Das hat sich nun alles verändert, da die Plattform größtenteils abgerissen wurde: während der bröckelnde Park auf der oberen Etage durch den Brutalismusstil der Architektur reizvoll war – man stelle sich den vielen rohen, unverputzten Beton vor, der die gesamte Parkfläche einrahmte – entstand bei seinem Abbruch etwas, das ein großartiger neuer Zugang zu St. James Town werden könnte. Bei einem Spaziergang durch Earl Street mit ihrer Straßenlandschaft des 19. Jahrhunderts bekommt man nun durch die Straßenbiegungen einen schönen Blick auf die Türme von St. James Town, da die St. James Avenue nicht dem Toronto’schen Straßenraster treu bleibt, sondern sich vielmehr sanft durch das Viertel schlängelt, um schließlich an der Parliament Street und dem St. James Friedhof zu enden. Im Sommer sprießen mitten im Viertel viele spontane Marktplätze hervor. Es bestehen also gute Chancen, dass dieser vernachlässigte Straßenabschnitt zu einem Ort werden könnte, an den man gerne kommt – entweder der Märkte wegen, oder einfach, um Leute zu treffen. Der schwierigste Teil in der Stadtgestaltung ist oftmals, zu erreichen, dass Leute herkommen. In St. James Town sind sie bereits da.

Wenn die Earl Street, mit etwas Augenmerk auf ihre Gestaltung, und mit Zugängen, die den Zulauf vereinfachen, ein bisschen mehr wie eine Berliner Straße werden könnte, die von sich aus schon Leute zum Spazierengehen und Neues-Entdecken einlädt, indem sie eine angenehme Atmosphäre für Fußgänger schafft, dann könnte die ganze Gegend von Yonge St bis hin zu Parliament St ein neuer Korridor der östlichen Innenstadt werden: mehrere Viertel würden miteinander verknüpft und für die über 20.000 Einwohner von St. James Town bestünde so eine bessere und einladendere Verbindung mit dem Rest von Toronto.

Zum jetzigen Zeitpunkt ist St.
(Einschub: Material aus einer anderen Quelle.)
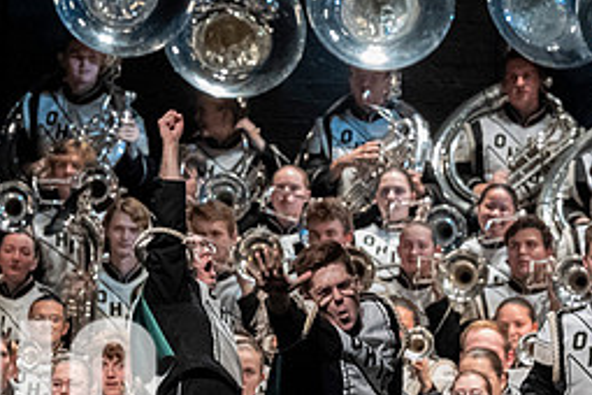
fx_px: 7843
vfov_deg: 2.9
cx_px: -19
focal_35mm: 477
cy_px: 428
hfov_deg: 4.3
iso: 4000
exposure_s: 1/500
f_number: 4
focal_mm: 140
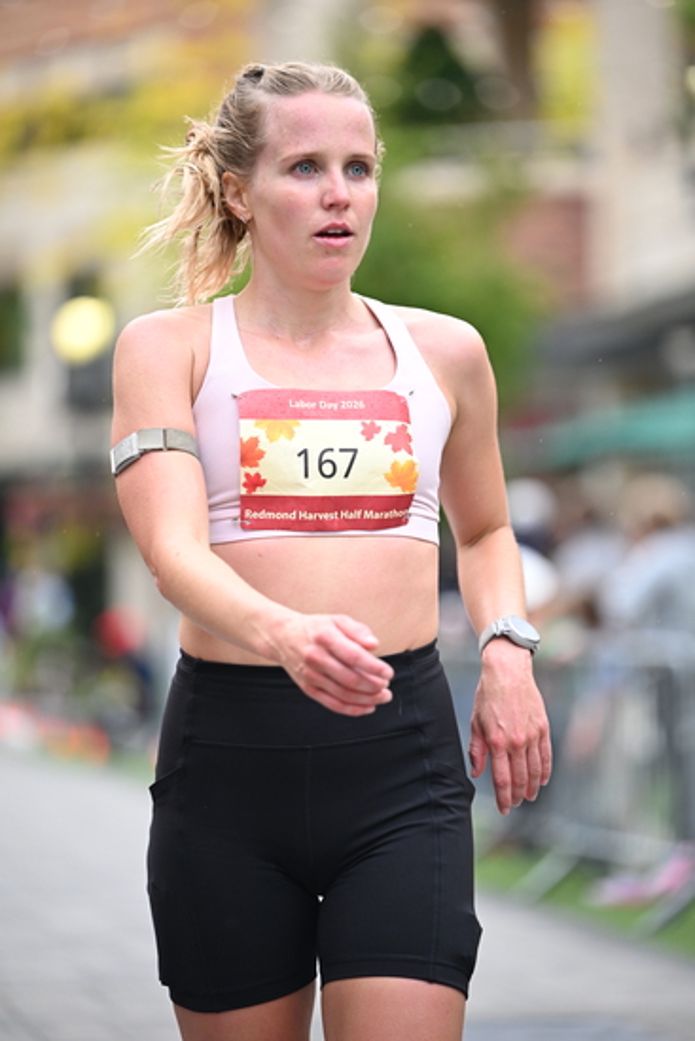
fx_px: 4919
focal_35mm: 170
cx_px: 348
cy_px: 520
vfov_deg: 12.1
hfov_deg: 8.1
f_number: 2.8
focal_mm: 170
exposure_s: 1/1600
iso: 1250
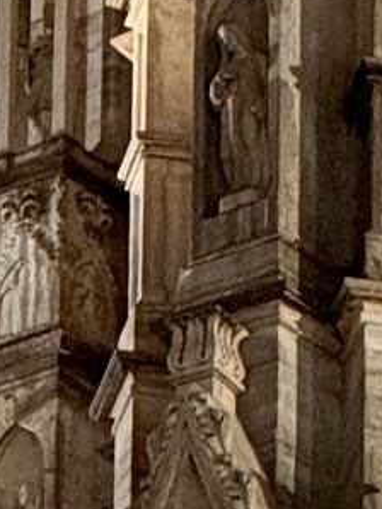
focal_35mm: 824
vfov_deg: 2.4
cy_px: -215
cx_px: 292
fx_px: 12107
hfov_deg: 1.8
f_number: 2.8
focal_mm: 15.66
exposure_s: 1/33
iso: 500
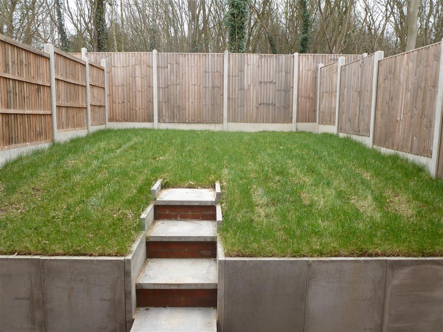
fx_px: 333
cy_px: 166
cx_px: 222
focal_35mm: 26
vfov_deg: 53.1
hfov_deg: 67.3
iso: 100
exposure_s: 1/100
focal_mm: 4.7
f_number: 3.4
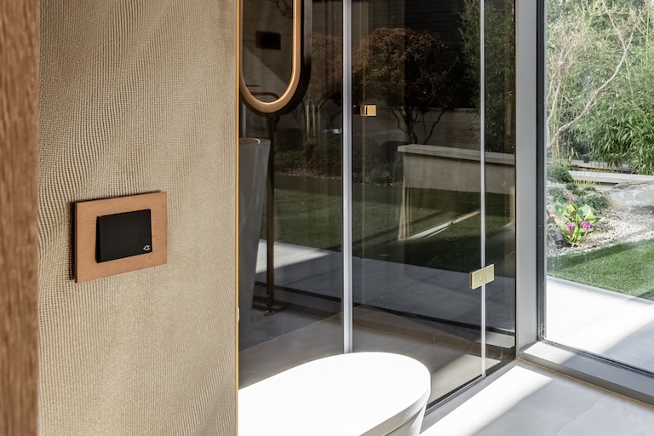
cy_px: 89
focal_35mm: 35
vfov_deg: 36.6
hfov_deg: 47.2
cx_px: 622
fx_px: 636
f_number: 8
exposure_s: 1/500
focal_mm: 14
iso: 200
James Town eine Art Insel, die vor der östlichen Innenstadt vor sich hin schwimmt, wobei die Abtrennung keine geographische ist, sondern vielmehr im Kopf und in der Vorstellung besteht. Das Einreißen der greifbaren Barrieren mag die bisher beste Gelegenheit sein, diese Gegend wieder mit der sie umgebenden Stadt zu verbinden.